–Court rejects reports submitted by ISI, PEMRA and ECP pertaining to 2017 violent protests by Tehreek-e-Labbaik
–Justice Isa questions ISI’s mandate after premier spy agency says not in its jurisdiction to produce TLP leaders tax details
ISLAMABAD: The Supreme Court (SC) on Friday questioned the government’s seriousness in pursuing the Faizabad sit-in case, as it rejected reports submitted by the Inter-Services Intelligence (ISI), Pakistan Electronic Media Regulatory Authority (PEMRA) and the Election Commission of Pakistan (ECP) pertaining to the 2017 protests by religio-political parties.
A two-member bench of the apex court comprising Justice Mushir Alam and Justice Qazi Faiz Isa began hearing the matter on Friday.
During the hearing, Justice Isa questioned whether the country will be run under the constitution or through street power. “Peaceful protest is right of every citizen but violence will not be allowed,” he noted.
The judge said the protest sit-in had caused losses of billions and that the court wanted to know whether the persons “who can bring thousands of people” to the sit-in pay taxes.
“Can the ISI not even find out about the bank account of a person?” the judge wondered. He said the agency had said in response to the court’s query that it could not provide income tax details of the protest leaders and that it could be provided by the Federal Board of Revenue (FBR).
Justice Isa said if these things did not fall in the purview of the agency “then when [in the future] ISI interferes in other matters, we will ask: ‘is this ISI’s job?'”
The bench then wondered if it should summon the director general of the ISI or the defence secretary for an explanation.
Brigadier Falak Naz, the director of Ministry of Defence’s law branch, said the ISI could be asked to obtain the requisite details if the court so orders. “ISI looks after the national security [of the country],” he added.
“Is the sit-in not a matter of national security?” Justice Isa retorted, observing that the ISI was subservient to the country’s law and constitution.
After highlighting discrepancies, the top court directed all departments to submit fresh reports in the case.
The apex court also expressed its displeasure over the absence of attorney general of Pakistan from Friday’s hearing after Deputy Attorney General Sohail Mehmood made an adjournment request citing his absence.
Irked by the request, Justice Isa remarked that the case was not a non-serious affair. “The entire country was at a standstill during the sit-in,” he said. “The hearing date had been fixed upon the attorney general’s wishes.

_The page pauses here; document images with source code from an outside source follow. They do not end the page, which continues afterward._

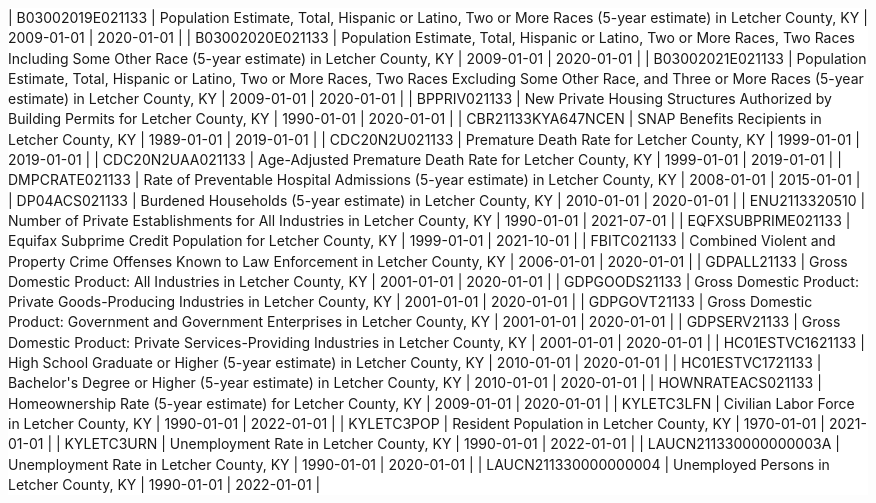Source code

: | B03002019E021133          | Population Estimate, Total, Hispanic or Latino, Two or More Races (5-year estimate) in Letcher County, KY                                                                   | 2009-01-01          | 2020-01-01        |
| B03002020E021133          | Population Estimate, Total, Hispanic or Latino, Two or More Races, Two Races Including Some Other Race (5-year estimate) in Letcher County, KY                              | 2009-01-01          | 2020-01-01        |
| B03002021E021133          | Population Estimate, Total, Hispanic or Latino, Two or More Races, Two Races Excluding Some Other Race, and Three or More Races (5-year estimate) in Letcher County, KY     | 2009-01-01          | 2020-01-01        |
| BPPRIV021133              | New Private Housing Structures Authorized by Building Permits for Letcher County, KY                                                                                        | 1990-01-01          | 2020-01-01        |
| CBR21133KYA647NCEN        | SNAP Benefits Recipients in Letcher County, KY                                                                                                                              | 1989-01-01          | 2019-01-01        |
| CDC20N2U021133            | Premature Death Rate for Letcher County, KY                                                                                                                                 | 1999-01-01          | 2019-01-01        |
| CDC20N2UAA021133          | Age-Adjusted Premature Death Rate for Letcher County, KY                                                                                                                    | 1999-01-01          | 2019-01-01        |
| DMPCRATE021133            | Rate of Preventable Hospital Admissions (5-year estimate) in Letcher County, KY                                                                                             | 2008-01-01          | 2015-01-01        |
| DP04ACS021133             | Burdened Households (5-year estimate) in Letcher County, KY                                                                                                                 | 2010-01-01          | 2020-01-01        |
| ENU2113320510             | Number of Private Establishments for All Industries in Letcher County, KY                                                                                                   | 1990-01-01          | 2021-07-01        |
| EQFXSUBPRIME021133        | Equifax Subprime Credit Population for Letcher County, KY                                                                                                                   | 1999-01-01          | 2021-10-01        |
| FBITC021133               | Combined Violent and Property Crime Offenses Known to Law Enforcement in Letcher County, KY                                                                                 | 2006-01-01          | 2020-01-01        |
| GDPALL21133               | Gross Domestic Product: All Industries in Letcher County, KY                                                                                                                | 2001-01-01          | 2020-01-01        |
| GDPGOODS21133             | Gross Domestic Product: Private Goods-Producing Industries in Letcher County, KY                                                                                            | 2001-01-01          | 2020-01-01        |
| GDPGOVT21133              | Gross Domestic Product: Government and Government Enterprises in Letcher County, KY                                                                                         | 2001-01-01          | 2020-01-01        |
| GDPSERV21133              | Gross Domestic Product: Private Services-Providing Industries in Letcher County, KY                                                                                         | 2001-01-01          | 2020-01-01        |
| HC01ESTVC1621133          | High School Graduate or Higher (5-year estimate) in Letcher County, KY                                                                                                      | 2010-01-01          | 2020-01-01        |
| HC01ESTVC1721133          | Bachelor's Degree or Higher (5-year estimate) in Letcher County, KY                                                                                                         | 2010-01-01          | 2020-01-01        |
| HOWNRATEACS021133         | Homeownership Rate (5-year estimate) for Letcher County, KY                                                                                                                 | 2009-01-01          | 2020-01-01        |
| KYLETC3LFN                | Civilian Labor Force in Letcher County, KY                                                                                                                                  | 1990-01-01          | 2022-01-01        |
| KYLETC3POP                | Resident Population in Letcher County, KY                                                                                                                                   | 1970-01-01          | 2021-01-01        |
| KYLETC3URN                | Unemployment Rate in Letcher County, KY                                                                                                                                     | 1990-01-01          | 2022-01-01        |
| LAUCN211330000000003A     | Unemployment Rate in Letcher County, KY                                                                                                                                     | 1990-01-01          | 2020-01-01        |
| LAUCN211330000000004      | Unemployed Persons in Letcher County, KY                                                                                                                                    | 1990-01-01          | 2022-01-01        |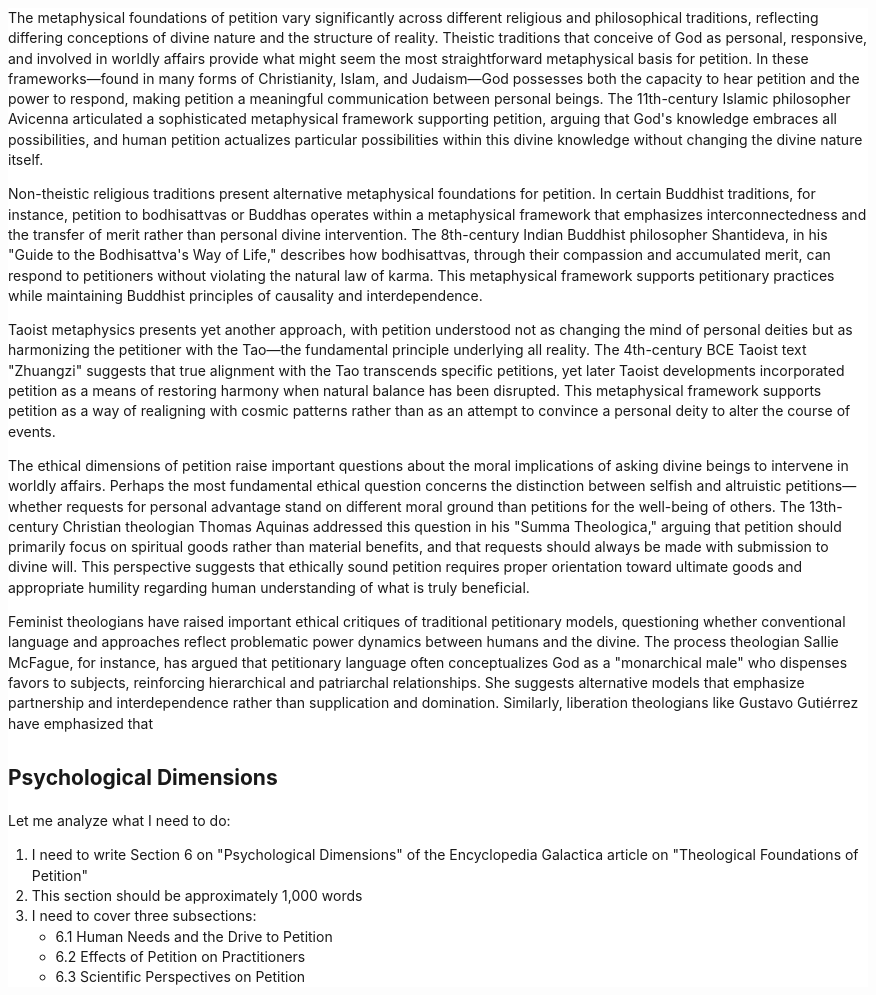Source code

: The metaphysical foundations of petition vary significantly across different religious and philosophical traditions, reflecting differing conceptions of divine nature and the structure of reality. Theistic traditions that conceive of God as personal, responsive, and involved in worldly affairs provide what might seem the most straightforward metaphysical basis for petition. In these frameworks—found in many forms of Christianity, Islam, and Judaism—God possesses both the capacity to hear petition and the power to respond, making petition a meaningful communication between personal beings. The 11th-century Islamic philosopher Avicenna articulated a sophisticated metaphysical framework supporting petition, arguing that God's knowledge embraces all possibilities, and human petition actualizes particular possibilities within this divine knowledge without changing the divine nature itself.

Non-theistic religious traditions present alternative metaphysical foundations for petition. In certain Buddhist traditions, for instance, petition to bodhisattvas or Buddhas operates within a metaphysical framework that emphasizes interconnectedness and the transfer of merit rather than personal divine intervention. The 8th-century Indian Buddhist philosopher Shantideva, in his "Guide to the Bodhisattva's Way of Life," describes how bodhisattvas, through their compassion and accumulated merit, can respond to petitioners without violating the natural law of karma. This metaphysical framework supports petitionary practices while maintaining Buddhist principles of causality and interdependence.

Taoist metaphysics presents yet another approach, with petition understood not as changing the mind of personal deities but as harmonizing the petitioner with the Tao—the fundamental principle underlying all reality. The 4th-century BCE Taoist text "Zhuangzi" suggests that true alignment with the Tao transcends specific petitions, yet later Taoist developments incorporated petition as a means of restoring harmony when natural balance has been disrupted. This metaphysical framework supports petition as a way of realigning with cosmic patterns rather than as an attempt to convince a personal deity to alter the course of events.

The ethical dimensions of petition raise important questions about the moral implications of asking divine beings to intervene in worldly affairs. Perhaps the most fundamental ethical question concerns the distinction between selfish and altruistic petitions—whether requests for personal advantage stand on different moral ground than petitions for the well-being of others. The 13th-century Christian theologian Thomas Aquinas addressed this question in his "Summa Theologica," arguing that petition should primarily focus on spiritual goods rather than material benefits, and that requests should always be made with submission to divine will. This perspective suggests that ethically sound petition requires proper orientation toward ultimate goods and appropriate humility regarding human understanding of what is truly beneficial.

Feminist theologians have raised important ethical critiques of traditional petitionary models, questioning whether conventional language and approaches reflect problematic power dynamics between humans and the divine. The process theologian Sallie McFague, for instance, has argued that petitionary language often conceptualizes God as a "monarchical male" who dispenses favors to subjects, reinforcing hierarchical and patriarchal relationships. She suggests alternative models that emphasize partnership and interdependence rather than supplication and domination. Similarly, liberation theologians like Gustavo Gutiérrez have emphasized that

## Psychological Dimensions

<think>Let me analyze what I need to do:

1. I need to write Section 6 on "Psychological Dimensions" of the Encyclopedia Galactica article on "Theological Foundations of Petition"
2. This section should be approximately 1,000 words
3. I need to cover three subsections:
   - 6.1 Human Needs and the Drive to Petition
   - 6.2 Effects of Petition on Practitioners
   - 6.3 Scientific Perspectives on Petition
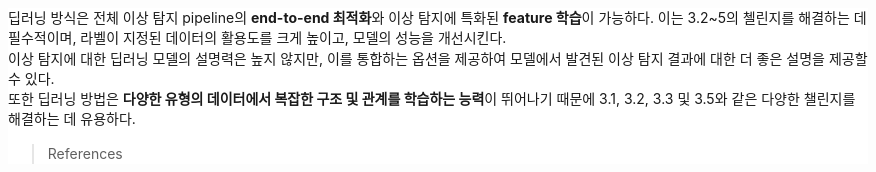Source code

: 

딥러닝 방식은 전체 이상 탐지 pipeline의 **end-to-end 최적화**와 이상 탐지에 특화된 **feature 학습**이 가능하다. 이는 3.2~5의 첼린지를 해결하는 데 필수적이며, 라벨이 지정된 데이터의 활용도를 크게 높이고, 모델의 성능을 개선시킨다. <br/>
이상 탐지에 대한 딥러닝 모델의 설명력은 높지 않지만, 이를 통합하는 옵션을 제공하여 모델에서 발견된 이상 탐지 결과에 대한 더 좋은 설명을 제공할 수 있다. <br/>
또한 딥러닝 방법은 **다양한 유형의 데이터에서 복잡한 구조 및 관계를 학습하는 능력**이 뛰어나기 때문에 3.1, 3.2, 3.3 및 3.5와 같은 다양한 챌린지를 해결하는 데 유용하다. 





> References

[^1]: Chalapathy, Raghavendra, and Sanjay Chawla. "Deep learning for anomaly detection: A survey." *arXiv preprint arXiv:1901.03407* (2019).
[^2]: Pang, Guansong, et al. "Deep learning for anomaly detection: A review." *ACM computing surveys (CSUR)* 54.2 (2021): 1-38.
[^3]: Xiuyao Song, Mingxi Wu, Christopher Jermaine, and Sanjay Ranka. Conditional anomaly detection. *IEEE Transactions on Knowledge and Data Engineering*, 19(5):631–645, 2007. 
[^4]:  Markus M Breunig, Hans-Peter Kriegel, Raymond T Ng, and Jörg Sander. 2000. LOF: Identifying density-based local outliers. *ACM SIGMOD Record* 29, 2 (2000), 93–10
[^5]: Fei Tony Liu, Kai Ming Ting, and Zhi-Hua Zhou. 2012. Isolation-based anomaly detection. *ACM Transactions on Knowledge Discovery from Data* 6, 1 (2012), 3.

What urgent case did he have in Lahore?”
“The AGP is in Lahore. The chief justice had directed him to go to Lahore in connection to some cases,” Mehmood answered.
In response, Justice Isa remarked that “the court, not the chief justice issues directives. We are also part of the court and fixed this date on the wishes of the attorney general”.
“This is not a joke. Who pays the attorney general?” Justice Isa inquired. “The AGP is paid from the money received from citizens’ taxes,” answered the deputy attorney general.
“If his salary comes from tax deposits then he is answerable,” Justice Isa observed.
“If the government does not want to pursue this case then it should inform the court and bury it.”
“We should be told whether you [government] want to make Pakistan a working state and whether you want to run it as per the law or through street power,” he remarked.
Emphasising on the gravity of street politics, the judge asked whether Pakistan Tehreek-e-Insaf had tendered an apology for the 2014 sit-in at Constitution Avenue – keeping in view the party failed to prove rigging allegations before the commission probing General Elections 2013.
Recalling the May 12 carnage in Karachi, Justice Isa observed that the matter was seldom spoken about “because a general was ruling the country at the time”.
On Thursday, The Election Commission of Pakistan (ECP) told the apex court that Tehreek-e-Labbaik Pakistan (TLP) has not yet submitted the financial details of its election campaign during the 2018 general elections.
The protests and sit-in at Faizabad Interchange by TLP workers lasted for three weeks until an agreement was reached with the government on November 27, 2017.
In the same month, a suo motu notice of the sit-in was taken by the country’s top court in.
Earlier this month, the TLP held countrywide protests against the acquittal of Aasia Bibi — a Christian woman acquitted after eight years on death row for blasphemy — condemning the judges on the bench hearing Aasia’s case, the prime minister and the army chief.